To understand a man as complex as Oppenheimer is, in a way, to understand the complexities of artificial intelligence, which is to say, we can’t. Oppenheimer’s historical legacy is one that is rooted in the word “contradiction,” and much of the film’s runtime is devoted to painting a paradoxical portrait of one of the most polarizing figures of the twentieth century; a man whom Nolan himself refers to as “the most important person who ever lived.” As infinite as the theoretical quantum mechanics are which inspired Oppenheimer from the earliest stages of his scientific odyssey, the moral quandaries surrounding his greatest accomplishment are equally as infinite. As such, the film is suffused with equal parts frustration and vindication.

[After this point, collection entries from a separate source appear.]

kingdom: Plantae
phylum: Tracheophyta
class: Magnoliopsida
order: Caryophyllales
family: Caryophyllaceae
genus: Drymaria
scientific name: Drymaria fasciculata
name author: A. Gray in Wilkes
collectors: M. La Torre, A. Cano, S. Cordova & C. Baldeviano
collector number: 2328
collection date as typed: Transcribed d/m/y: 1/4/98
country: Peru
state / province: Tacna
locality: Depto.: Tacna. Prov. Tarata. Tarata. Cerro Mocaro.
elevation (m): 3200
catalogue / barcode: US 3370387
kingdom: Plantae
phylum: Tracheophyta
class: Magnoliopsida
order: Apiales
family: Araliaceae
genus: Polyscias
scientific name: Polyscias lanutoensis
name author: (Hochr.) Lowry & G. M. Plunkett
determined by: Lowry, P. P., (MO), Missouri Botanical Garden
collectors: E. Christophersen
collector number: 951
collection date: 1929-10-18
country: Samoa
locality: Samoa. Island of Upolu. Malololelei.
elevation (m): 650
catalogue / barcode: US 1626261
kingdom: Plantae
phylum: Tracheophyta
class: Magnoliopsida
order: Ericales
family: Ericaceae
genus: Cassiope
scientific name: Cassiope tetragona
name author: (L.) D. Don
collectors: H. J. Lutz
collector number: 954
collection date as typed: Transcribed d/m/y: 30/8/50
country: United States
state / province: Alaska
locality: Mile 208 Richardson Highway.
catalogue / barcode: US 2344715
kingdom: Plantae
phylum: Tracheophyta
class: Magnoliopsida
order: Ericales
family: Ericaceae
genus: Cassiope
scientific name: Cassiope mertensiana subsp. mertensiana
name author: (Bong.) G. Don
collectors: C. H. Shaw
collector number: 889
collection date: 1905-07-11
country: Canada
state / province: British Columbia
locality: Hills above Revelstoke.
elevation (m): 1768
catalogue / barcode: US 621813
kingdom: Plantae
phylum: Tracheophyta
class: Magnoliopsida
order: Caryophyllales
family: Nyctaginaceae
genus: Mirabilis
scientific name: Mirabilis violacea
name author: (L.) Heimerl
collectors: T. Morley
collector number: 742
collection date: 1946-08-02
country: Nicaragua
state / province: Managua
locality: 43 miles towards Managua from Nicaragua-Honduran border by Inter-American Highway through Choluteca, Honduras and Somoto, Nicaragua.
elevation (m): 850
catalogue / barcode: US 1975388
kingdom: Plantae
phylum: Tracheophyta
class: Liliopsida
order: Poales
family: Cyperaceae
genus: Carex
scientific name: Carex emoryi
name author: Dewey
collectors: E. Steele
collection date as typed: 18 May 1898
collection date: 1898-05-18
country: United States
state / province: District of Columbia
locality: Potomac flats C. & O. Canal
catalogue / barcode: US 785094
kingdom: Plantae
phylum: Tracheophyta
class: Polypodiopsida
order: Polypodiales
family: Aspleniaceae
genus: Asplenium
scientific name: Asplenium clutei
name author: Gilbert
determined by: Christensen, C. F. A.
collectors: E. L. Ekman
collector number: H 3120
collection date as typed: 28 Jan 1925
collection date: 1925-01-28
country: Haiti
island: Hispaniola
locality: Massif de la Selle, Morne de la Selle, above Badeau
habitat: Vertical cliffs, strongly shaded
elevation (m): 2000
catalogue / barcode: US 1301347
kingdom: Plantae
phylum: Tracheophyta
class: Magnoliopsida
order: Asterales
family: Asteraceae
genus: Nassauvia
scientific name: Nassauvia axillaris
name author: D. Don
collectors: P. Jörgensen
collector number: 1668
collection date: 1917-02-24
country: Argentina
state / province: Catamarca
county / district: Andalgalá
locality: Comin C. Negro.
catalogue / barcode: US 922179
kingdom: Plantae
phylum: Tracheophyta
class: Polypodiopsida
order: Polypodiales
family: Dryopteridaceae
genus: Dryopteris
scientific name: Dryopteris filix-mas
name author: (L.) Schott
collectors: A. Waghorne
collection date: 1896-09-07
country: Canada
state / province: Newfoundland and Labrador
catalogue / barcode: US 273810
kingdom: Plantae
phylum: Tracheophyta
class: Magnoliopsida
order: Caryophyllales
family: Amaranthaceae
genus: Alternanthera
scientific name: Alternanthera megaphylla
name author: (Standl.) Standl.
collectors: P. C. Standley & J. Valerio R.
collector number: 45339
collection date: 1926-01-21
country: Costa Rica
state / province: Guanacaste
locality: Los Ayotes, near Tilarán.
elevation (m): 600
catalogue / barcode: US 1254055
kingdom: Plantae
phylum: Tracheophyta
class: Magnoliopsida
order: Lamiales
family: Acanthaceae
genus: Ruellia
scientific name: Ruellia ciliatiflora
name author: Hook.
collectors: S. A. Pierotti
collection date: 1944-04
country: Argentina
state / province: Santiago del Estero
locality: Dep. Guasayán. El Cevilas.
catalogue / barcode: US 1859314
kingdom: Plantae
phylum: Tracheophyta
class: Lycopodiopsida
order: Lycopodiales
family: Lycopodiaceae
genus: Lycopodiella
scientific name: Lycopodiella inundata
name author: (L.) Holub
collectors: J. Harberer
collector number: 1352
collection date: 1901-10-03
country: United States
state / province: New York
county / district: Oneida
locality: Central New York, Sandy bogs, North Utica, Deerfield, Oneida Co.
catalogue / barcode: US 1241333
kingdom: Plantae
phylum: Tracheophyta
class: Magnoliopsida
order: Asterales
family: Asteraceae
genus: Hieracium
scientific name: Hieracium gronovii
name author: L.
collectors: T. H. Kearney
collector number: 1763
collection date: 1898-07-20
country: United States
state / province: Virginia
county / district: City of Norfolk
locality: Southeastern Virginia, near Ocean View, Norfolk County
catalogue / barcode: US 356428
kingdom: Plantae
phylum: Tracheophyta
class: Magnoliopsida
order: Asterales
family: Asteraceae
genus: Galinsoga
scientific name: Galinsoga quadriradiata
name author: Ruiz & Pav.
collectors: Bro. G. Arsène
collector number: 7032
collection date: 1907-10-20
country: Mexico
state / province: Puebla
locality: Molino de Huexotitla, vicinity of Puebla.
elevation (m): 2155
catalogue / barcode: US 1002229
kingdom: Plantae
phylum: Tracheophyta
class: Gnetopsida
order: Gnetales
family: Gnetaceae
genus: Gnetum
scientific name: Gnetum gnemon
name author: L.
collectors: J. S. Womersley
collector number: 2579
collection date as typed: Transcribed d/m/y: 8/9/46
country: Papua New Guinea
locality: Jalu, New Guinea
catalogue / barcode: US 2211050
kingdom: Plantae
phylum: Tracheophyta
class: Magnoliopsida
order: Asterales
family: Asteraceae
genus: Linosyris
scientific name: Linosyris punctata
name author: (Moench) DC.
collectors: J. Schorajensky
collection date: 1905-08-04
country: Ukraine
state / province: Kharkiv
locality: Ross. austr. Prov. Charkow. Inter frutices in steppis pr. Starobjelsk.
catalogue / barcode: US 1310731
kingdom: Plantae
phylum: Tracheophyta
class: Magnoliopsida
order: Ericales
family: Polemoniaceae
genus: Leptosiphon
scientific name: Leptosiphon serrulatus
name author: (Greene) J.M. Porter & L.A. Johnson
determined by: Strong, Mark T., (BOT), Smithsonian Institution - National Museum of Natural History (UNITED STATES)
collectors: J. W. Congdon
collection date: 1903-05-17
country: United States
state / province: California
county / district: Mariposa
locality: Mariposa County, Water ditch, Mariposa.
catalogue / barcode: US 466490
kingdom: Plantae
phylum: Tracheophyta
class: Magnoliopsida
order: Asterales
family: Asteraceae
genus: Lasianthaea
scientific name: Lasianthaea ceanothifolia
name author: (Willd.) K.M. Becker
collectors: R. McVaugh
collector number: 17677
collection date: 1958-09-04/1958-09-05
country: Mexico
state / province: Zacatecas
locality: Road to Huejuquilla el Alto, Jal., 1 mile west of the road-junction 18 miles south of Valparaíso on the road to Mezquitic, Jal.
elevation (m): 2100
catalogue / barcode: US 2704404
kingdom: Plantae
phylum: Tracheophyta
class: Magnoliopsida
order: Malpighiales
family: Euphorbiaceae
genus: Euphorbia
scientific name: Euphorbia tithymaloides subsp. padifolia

Both Oppenheimer’s strongest supporters and cruelest critics will find plenty of ammunition to reinforce their position, an outcome which is surely frustrating in some regard.

It would be easier, perhaps, if we were given a definitive answer on what to think about a man the likes of Oppenheimer, whose genius was only tempered by his hubris. But rather than telling us what to think, Nolan insists that we decide that for ourselves. “The movie hasn’t entirely figured him out,” writes Alissa Wilkinson, “and history hasn’t either.” While some might consider the last hour of Oppenheimer a tedious experience, since it forces you to sit through scene after scene of men in suits sitting in dimly lit rooms talking over each other, such is the point. Whatever you think of Oppenheimer’s political bent or nuclear policies and the way in which the latter half of his public career was mired with such controversy, his life and legacy cannot be reduced to the mere black-and-white letters that appear in the array of biographies or textbooks that bear his name. The only ones who insist on telling us what to think are the body of adjudicators whose swollen jingoism feels like little more than an enterprise in self-justification. 

Perhaps what is most poignant about Nolan’s Oppenheimer is its black-and-white depiction of the law. This is both a metaphorical and literal device since a large swath of the movie is presented in a searing black-and-white color palette. The result of the law, of course, is always categorical black-and-white binaries. Men and their motives are compartmentalized with absolutist precision as either good or evil. But for however easier this is for us to grasp, this is rarely how life works. In reality, the motives of men are much greyer than we would like to imagine. This isn’t to suppose that there is no right or wrong, it’s just to say that our grasp of that is much more limited than we’d like to imagine. Oppenheimer is a cinematic achievement mostly because it insists that there are no easy ways to understand its namesake. The moral dilemma that is birthed out of his most celebrated scientific achievement shouldn’t merely exist as debate fodder for undergraduate ethics classes. Rather, his legacy should live on in the paradoxical grace of tension and contradiction.

In the end, Nolan’s film almost functions like a lens of searing grace, allowing us to see in Oppenheimer a picture of ourselves, one in which our troubled and guilty souls are made to wrestle with the same level of contradiction that racked the man whose finest achievement gave the world the power to destroy itself. As one commentator put it, the film “is about the dance between creation and destruction.” Within that dance is the choreography of conceit, power, and pride, a veritable mirror for understanding humanity. The effect of grace, though, runs counter to the absolutism of the law, allowing for paradoxes and contradictions. This can be understood, from a theological perspective, by remembering a basic tenet of reformation doctrine, that being, simul justus et peccator, in which it is affirmed that one can be a sinner and a saint at the same time. The discomforting reality is that we, too, are people of conflict and contradiction. The good news, though, is that there is a body that can absolve us from such a fate. It’s the body that heaved upon a cross as the ultimate point of contradiction, wherein death and defeat were merely the prelude to resurrection.